Hen harrier photo by Pete Walkden

Disappointingly, Natural England’s end-of-season blog does not even mention any of the ongoing police investigations into dead/’missing’ hen harriers this year (currently 8 that we know about), let alone provide any level of detail about the causes of death. This lack of transparency has become Natural England’s hallmark.

Nor does the blog say anything about the collapse of its hen harrier brood meddling sham trial, other than ‘No nests were brood managed in 2024‘. We already knew that (see here) but I suppose it was a bit much to expect NE to admit to being mugged off by the grouse shooting industry in which it had ludicrously placed so much trust.

The blog does say that NE is “currently reviewing and analysing the data” [from the brood meddling sham trial] and that this is “a process which will be concluded later this year“. NE intends to use its findings to assess whether brood meddling will be rolled out as an annual so-called ‘conservation licence’. This seems an utterly untenable proposition given that (a) at least 128 hen harriers have been illegally killed or gone ‘missing’ in suspicious circumstances, mostly on or close to grouse moors, since brood meddling began (here) and (b) Andrew Gilruth, the CEO of NE’s main brood meddling partner, the Moorland Association, has recently been booted off the national police-led effort to tackle raptor persecution for “wasting time and distracting from the real work” of the Hen Harrier taskforce (here).

I look forward to NE’s brood meddling analysis with great interest. I wonder whether it’ll be as shabby as NE’s behaviour revealed in two examples this morning (see here and here)?

7 thoughts on “Natural England reports drop in hen harrier breeding attempts”

  1. I do hope NE regains its courage with the change of Government. It would be deeply – and unbelievably – disappointing if current Ministers did anything to discourage the truth emerging.

    1. “More egg on the face of Tony the Tory”

      You know that is a lie, because it has been pointed out to you (many times) before. Tony Juniper is an ex-Parliamentary candidate for the Green Party. Are you, by any chance, a supporter of the Green Party and simply trying to cover this up?

      Why I will be voting Green, by Tony Juniper…

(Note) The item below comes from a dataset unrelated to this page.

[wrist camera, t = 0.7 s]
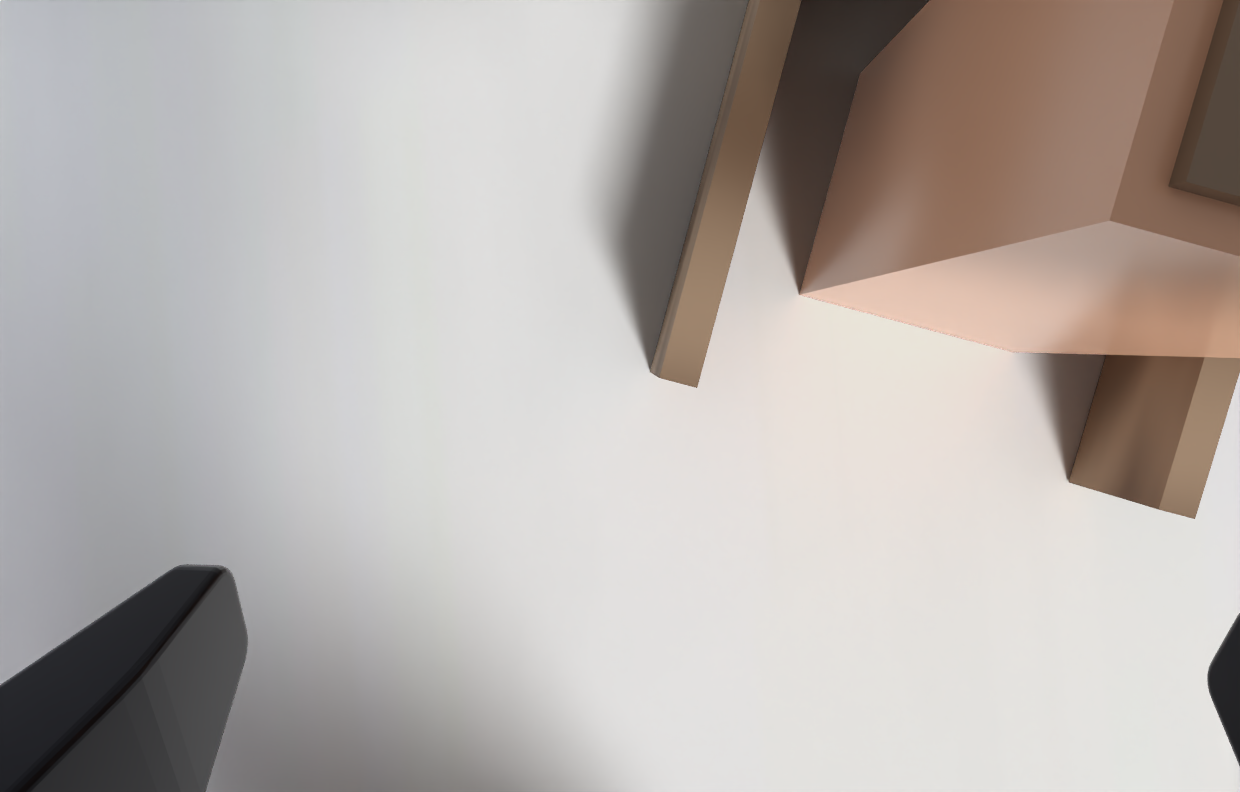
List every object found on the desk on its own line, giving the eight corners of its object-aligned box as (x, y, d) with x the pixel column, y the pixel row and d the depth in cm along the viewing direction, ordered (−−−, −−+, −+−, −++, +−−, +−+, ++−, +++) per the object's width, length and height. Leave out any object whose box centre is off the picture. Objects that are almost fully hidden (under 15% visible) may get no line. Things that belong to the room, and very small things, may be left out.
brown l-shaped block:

      See https://www.facebook.com/watch/?v=10152784093800785

      https://www.theguardian.com/politics/2010/apr/29/green-party-cambridge-election

      https://www.theguardian.com/environment/2015/jul/24/green-policies-conservative-tory-attacks-environment

      And… currently in support of Labour Party proposals to build on the Green Belt:

      https://www.telegraph.co.uk/news/2024/07/27/green-belt-not-sacrosanct-tony-juniper-natural-england/

      The Green Party have never disowned Tony Juniper.

  2. The figures look highly suspicious to me with numbers holding up in Bowland and Northumberland but not in other regions where most nests are on grouse moors. It will be interesting to look at brood sizes and nest failure rates when we can see the complete picture but currently it all smells fishy. Does a poor season for grouse breeding make those in the shooting world less tolerant of Hen Harriers one wonders.

  3. Seems rather strange when compared to the RSPB report from Geltsdale …..have they bothered with the post mortems yet the double dealing openly fisplayed by u.. Natural England is astounding.